--- Supplied entries ---

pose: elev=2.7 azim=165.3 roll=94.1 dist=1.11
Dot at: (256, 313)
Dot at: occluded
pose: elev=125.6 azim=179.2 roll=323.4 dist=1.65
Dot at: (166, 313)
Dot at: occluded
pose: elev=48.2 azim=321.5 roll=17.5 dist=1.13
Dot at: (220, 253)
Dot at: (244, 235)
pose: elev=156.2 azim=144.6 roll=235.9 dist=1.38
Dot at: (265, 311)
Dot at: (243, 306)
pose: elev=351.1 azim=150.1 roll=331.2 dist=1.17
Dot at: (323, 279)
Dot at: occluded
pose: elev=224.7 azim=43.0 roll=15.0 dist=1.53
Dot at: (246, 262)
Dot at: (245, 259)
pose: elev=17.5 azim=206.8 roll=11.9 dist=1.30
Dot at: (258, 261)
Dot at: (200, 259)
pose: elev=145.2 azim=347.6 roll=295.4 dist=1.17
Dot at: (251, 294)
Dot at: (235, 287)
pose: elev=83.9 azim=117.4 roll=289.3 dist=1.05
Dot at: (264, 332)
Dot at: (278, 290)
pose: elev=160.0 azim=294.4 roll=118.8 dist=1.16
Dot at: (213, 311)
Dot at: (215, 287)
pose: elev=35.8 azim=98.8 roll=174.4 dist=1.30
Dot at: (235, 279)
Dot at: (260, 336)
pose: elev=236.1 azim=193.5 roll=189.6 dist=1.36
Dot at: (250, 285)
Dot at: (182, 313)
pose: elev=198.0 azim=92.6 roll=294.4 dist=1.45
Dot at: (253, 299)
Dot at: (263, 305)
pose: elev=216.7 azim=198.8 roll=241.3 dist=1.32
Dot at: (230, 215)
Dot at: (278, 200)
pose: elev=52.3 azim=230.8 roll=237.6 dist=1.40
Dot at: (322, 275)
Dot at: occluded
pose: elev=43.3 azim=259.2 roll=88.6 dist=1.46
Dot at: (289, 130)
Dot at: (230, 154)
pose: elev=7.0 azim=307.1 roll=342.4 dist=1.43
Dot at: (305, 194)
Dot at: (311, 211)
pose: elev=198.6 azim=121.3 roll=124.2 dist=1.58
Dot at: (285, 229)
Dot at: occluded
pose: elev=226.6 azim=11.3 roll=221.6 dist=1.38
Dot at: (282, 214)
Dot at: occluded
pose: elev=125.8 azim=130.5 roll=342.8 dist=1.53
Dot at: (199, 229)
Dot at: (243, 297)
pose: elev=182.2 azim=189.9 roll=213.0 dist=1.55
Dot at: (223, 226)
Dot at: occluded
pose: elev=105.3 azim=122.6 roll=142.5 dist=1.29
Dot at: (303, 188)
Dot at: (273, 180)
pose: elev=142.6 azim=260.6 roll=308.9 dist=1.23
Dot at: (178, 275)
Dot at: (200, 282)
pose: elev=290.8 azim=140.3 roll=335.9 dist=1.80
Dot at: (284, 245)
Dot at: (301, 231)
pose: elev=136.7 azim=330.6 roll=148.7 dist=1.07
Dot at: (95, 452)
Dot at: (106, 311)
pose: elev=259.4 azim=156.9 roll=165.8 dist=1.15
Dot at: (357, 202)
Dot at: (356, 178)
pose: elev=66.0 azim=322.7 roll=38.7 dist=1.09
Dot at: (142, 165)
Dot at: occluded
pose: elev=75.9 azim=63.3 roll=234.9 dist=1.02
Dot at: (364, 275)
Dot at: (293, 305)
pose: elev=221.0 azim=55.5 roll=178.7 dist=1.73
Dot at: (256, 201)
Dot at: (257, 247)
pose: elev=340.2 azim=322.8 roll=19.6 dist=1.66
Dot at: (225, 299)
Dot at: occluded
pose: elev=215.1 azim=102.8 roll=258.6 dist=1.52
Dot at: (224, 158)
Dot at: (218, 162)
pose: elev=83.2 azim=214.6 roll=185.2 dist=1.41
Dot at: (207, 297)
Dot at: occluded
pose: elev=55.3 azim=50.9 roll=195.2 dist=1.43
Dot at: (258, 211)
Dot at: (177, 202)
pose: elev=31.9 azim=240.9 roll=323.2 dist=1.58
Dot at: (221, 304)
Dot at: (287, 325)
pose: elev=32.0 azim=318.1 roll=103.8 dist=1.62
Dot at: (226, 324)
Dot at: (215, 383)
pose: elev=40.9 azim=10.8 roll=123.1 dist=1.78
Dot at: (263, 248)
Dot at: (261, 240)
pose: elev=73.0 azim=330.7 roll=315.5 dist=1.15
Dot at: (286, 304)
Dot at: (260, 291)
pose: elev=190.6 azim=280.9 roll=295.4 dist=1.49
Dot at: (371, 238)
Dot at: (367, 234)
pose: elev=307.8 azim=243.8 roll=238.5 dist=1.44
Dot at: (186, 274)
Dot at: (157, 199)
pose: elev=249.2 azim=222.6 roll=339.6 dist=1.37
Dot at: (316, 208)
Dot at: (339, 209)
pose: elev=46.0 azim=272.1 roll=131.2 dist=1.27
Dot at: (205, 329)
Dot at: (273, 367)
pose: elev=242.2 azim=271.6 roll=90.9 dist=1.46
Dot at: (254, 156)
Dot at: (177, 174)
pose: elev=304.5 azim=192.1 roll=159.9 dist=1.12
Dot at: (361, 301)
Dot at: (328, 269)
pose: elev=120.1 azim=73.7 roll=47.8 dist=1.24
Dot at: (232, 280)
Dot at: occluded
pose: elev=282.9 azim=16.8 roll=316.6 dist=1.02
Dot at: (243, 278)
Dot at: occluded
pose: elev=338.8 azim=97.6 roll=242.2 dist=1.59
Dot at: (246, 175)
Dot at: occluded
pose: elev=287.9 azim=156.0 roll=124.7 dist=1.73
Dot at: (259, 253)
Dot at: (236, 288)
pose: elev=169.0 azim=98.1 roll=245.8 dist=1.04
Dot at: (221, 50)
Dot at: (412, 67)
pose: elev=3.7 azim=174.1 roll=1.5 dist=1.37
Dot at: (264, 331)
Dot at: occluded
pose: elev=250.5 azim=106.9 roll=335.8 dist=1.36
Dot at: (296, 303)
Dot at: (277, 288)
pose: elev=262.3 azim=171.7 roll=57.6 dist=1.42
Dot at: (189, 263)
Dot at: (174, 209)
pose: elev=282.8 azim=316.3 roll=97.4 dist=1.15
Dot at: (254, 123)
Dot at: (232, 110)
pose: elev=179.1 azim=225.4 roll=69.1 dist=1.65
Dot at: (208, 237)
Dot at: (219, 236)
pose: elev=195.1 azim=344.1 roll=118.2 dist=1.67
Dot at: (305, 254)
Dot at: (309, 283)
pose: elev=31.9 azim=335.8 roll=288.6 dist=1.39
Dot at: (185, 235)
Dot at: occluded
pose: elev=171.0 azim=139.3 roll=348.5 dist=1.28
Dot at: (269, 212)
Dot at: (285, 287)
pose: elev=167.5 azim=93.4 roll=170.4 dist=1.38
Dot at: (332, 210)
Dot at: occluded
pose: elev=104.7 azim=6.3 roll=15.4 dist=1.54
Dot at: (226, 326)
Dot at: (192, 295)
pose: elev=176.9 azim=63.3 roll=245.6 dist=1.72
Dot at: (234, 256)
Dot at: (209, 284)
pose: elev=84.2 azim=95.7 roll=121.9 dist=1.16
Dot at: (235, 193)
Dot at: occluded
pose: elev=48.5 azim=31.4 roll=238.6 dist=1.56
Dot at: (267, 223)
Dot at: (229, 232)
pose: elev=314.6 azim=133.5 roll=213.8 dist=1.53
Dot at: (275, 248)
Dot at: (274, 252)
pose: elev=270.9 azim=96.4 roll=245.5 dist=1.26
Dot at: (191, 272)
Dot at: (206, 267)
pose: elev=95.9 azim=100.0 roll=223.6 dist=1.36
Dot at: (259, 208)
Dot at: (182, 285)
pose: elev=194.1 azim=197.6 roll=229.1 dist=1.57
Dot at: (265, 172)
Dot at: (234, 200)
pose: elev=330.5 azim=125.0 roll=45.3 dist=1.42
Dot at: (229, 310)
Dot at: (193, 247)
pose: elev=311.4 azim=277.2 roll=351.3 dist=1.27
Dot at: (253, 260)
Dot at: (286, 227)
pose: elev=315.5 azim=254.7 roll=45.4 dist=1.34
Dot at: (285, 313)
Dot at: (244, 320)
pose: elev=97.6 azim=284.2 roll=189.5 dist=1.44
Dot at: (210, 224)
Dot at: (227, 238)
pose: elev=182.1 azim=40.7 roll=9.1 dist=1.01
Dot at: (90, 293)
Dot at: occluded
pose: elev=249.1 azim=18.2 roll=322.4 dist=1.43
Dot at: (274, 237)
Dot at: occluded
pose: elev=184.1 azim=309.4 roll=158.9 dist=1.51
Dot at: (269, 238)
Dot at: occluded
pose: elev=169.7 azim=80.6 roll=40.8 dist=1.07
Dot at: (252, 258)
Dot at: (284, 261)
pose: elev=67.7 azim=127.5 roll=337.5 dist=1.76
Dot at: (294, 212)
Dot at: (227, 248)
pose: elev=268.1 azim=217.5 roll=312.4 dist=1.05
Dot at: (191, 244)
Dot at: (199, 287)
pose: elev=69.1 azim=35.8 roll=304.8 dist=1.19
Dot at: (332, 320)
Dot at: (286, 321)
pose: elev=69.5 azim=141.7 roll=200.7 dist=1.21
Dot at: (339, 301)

---

Work to complete: Lay out the entries from the line containing "pose: elev=7.0 azim=307.1" up to and including the line containing "Dot at: (257, 247)" as a Markdown table with the columns Row and Line. Number each row and omit blank lines.

Task answer:
| Row | Line |
|---|---|
| 1 | pose: elev=7.0 azim=307.1 roll=342.4 dist=1.43 |
| 2 | Dot at: (305, 194) |
| 3 | Dot at: (311, 211) |
| 4 | pose: elev=198.6 azim=121.3 roll=124.2 dist=1.58 |
| 5 | Dot at: (285, 229) |
| 6 | Dot at: occluded |
| 7 | pose: elev=226.6 azim=11.3 roll=221.6 dist=1.38 |
| 8 | Dot at: (282, 214) |
| 9 | Dot at: occluded |
| 10 | pose: elev=125.8 azim=130.5 roll=342.8 dist=1.53 |
| 11 | Dot at: (199, 229) |
| 12 | Dot at: (243, 297) |
| 13 | pose: elev=182.2 azim=189.9 roll=213.0 dist=1.55 |
| 14 | Dot at: (223, 226) |
| 15 | Dot at: occluded |
| 16 | pose: elev=105.3 azim=122.6 roll=142.5 dist=1.29 |
| 17 | Dot at: (303, 188) |
| 18 | Dot at: (273, 180) |
| 19 | pose: elev=142.6 azim=260.6 roll=308.9 dist=1.23 |
| 20 | Dot at: (178, 275) |
| 21 | Dot at: (200, 282) |
| 22 | pose: elev=290.8 azim=140.3 roll=335.9 dist=1.80 |
| 23 | Dot at: (284, 245) |
| 24 | Dot at: (301, 231) |
| 25 | pose: elev=136.7 azim=330.6 roll=148.7 dist=1.07 |
| 26 | Dot at: (95, 452) |
| 27 | Dot at: (106, 311) |
| 28 | pose: elev=259.4 azim=156.9 roll=165.8 dist=1.15 |
| 29 | Dot at: (357, 202) |
| 30 | Dot at: (356, 178) |
| 31 | pose: elev=66.0 azim=322.7 roll=38.7 dist=1.09 |
| 32 | Dot at: (142, 165) |
| 33 | Dot at: occluded |
| 34 | pose: elev=75.9 azim=63.3 roll=234.9 dist=1.02 |
| 35 | Dot at: (364, 275) |
| 36 | Dot at: (293, 305) |
| 37 | pose: elev=221.0 azim=55.5 roll=178.7 dist=1.73 |
| 38 | Dot at: (256, 201) |
| 39 | Dot at: (257, 247) |